Le commerce dʹanimaux sauvages accroît le risque de transmission de pathogènes à lʹhumain

Découvrir les liens entre le commerce international d’animaux sauvages et la transmission de maladies infectieuses est essentiel pour comprendre les risques que cela représente pour la santé publique mondiale. Une étude récente de l’Université de Lausanne, publiée dans la prestigieuse revue Science, met en évidence le danger accru de transmission de pathogènes de la faune sauvage vers l’homme, exacerbé par les activités commerciales. Ce travail de recherche, qui a analysé quarante ans de données sur le commerce d’animaux sauvages et une base de données exhaustive sur les agents pathogènes associés aux mammifères, révèle des informations cruciales sur les interactions entre les espèces commercialisées et les êtres humains.

Quels sont les principaux résultats de cette étude sur le commerce de la faune sauvage?

Les chercheurs de l’Université de Lausanne ont mis en lumière que les mammifères commercialisés sont significativement plus susceptibles de partager des agents infectieux avec les humains comparés aux espèces non commercialisées. En effet, 41% des espèces faisant l’objet de commerce avaient au moins un pathogène en commun avec l’homme, contre seulement 6,4% pour les espèces qui ne sont pas vendues ou échangées sur les marchés internationaux.

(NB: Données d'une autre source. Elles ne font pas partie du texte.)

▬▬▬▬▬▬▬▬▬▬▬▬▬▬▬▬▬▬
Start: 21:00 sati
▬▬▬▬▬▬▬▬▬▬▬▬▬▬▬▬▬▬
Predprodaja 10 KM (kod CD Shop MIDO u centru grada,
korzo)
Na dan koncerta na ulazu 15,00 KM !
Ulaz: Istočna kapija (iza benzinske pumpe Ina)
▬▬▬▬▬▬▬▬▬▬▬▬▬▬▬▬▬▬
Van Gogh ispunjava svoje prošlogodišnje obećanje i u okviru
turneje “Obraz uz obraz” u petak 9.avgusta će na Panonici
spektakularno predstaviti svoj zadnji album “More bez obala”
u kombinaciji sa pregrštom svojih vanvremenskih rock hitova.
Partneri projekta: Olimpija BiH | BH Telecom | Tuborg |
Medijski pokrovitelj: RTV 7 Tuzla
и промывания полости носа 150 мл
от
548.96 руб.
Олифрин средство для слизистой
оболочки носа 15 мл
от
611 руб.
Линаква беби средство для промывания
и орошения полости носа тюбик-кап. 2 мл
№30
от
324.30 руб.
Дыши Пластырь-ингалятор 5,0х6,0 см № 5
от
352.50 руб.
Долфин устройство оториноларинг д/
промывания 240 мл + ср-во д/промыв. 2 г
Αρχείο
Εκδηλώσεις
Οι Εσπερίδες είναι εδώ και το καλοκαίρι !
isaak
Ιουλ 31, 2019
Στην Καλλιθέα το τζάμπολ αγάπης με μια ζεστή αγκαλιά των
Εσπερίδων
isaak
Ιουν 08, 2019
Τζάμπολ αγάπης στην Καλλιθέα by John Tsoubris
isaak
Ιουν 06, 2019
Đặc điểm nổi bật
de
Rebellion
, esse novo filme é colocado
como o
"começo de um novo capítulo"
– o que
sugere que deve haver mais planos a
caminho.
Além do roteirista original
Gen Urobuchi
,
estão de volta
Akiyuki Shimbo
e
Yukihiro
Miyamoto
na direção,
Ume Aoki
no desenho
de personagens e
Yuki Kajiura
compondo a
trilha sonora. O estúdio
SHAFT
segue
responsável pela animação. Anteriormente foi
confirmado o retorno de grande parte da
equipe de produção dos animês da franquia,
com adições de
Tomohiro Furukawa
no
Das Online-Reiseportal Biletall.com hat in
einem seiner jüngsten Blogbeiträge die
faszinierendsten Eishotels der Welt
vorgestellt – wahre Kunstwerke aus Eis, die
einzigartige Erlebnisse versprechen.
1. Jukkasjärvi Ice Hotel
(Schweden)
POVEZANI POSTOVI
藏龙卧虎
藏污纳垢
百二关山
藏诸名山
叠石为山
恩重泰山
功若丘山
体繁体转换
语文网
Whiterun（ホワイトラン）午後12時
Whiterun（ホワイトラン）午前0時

Cette étude n’est pas seulement une alarme sur les dangers potentiels de ces échanges pour la santé humaine, mais elle souligne également la nécessité d’un cadre réglementaire plus strict autour du commerce des animaux sauvages. Le commerce de ces espèces comprend diverses utilisations, allant des animaux de compagnie et trophées à la fourniture de matériel pour la recherche biomédicale, en passant par la consommation de leur viande ou l’utilisation de leur fourrure.

En croisant ces vastes données, les scientifiques ont pu établir un lien direct entre l’intensification du commerce et l’augmentation du risque de transmission de maladies infectieuses des animaux aux humains, posant un sérieux défi pour les politiques de santé publique internationales.

Quelles implications cette recherche a-t-elle pour la gestion future de la faune?

Les résultats obtenus par Jérôme Gippet, biologiste à l’Université de Fribourg et premier auteur de l’étude, et son équipe, ont des implications profondes pour la gestion de la faune sauvage et la prévention des épidémies. La corrélation entre le commerce des mammifères sauvages et la transmission de pathogènes nécessite une réévaluation des politiques actuelles et l’adoption de mesures de contrôle plus rigoureuses.

La sensibilisation sur les risques associés au commerce des animaux sauvages doit être renforcée, non seulement auprès des décideurs et des organismes de régulation, mais aussi auprès du grand public. Il est crucial que la société comprenne l’impact de ses choix en matière de consommation et les conséquences que ceux-ci peuvent avoir sur la santé mondiale.

Enfin, cette recherche appuie la nécessité d’une collaboration internationale pour surveiller et réguler le commerce des espèces sauvages, afin de protéger non seulement ces animaux mais aussi les populations humaines susceptibles d’être affectées par de nouvelles épidémies émergentes.

En conclusion, l’étude menée par l’Université de Lausanne offre une perspective précieuse sur les interactions entre le commerce de la faune sauvage et la santé publique. Elle met en lumière l’urgence de prendre des mesures concrètes pour limiter les risques de transmission de maladies entre animaux et humains, soulignant l’importance d’une approche proactive et préventive dans la gestion de la biodiversité et la protection de la santé globale.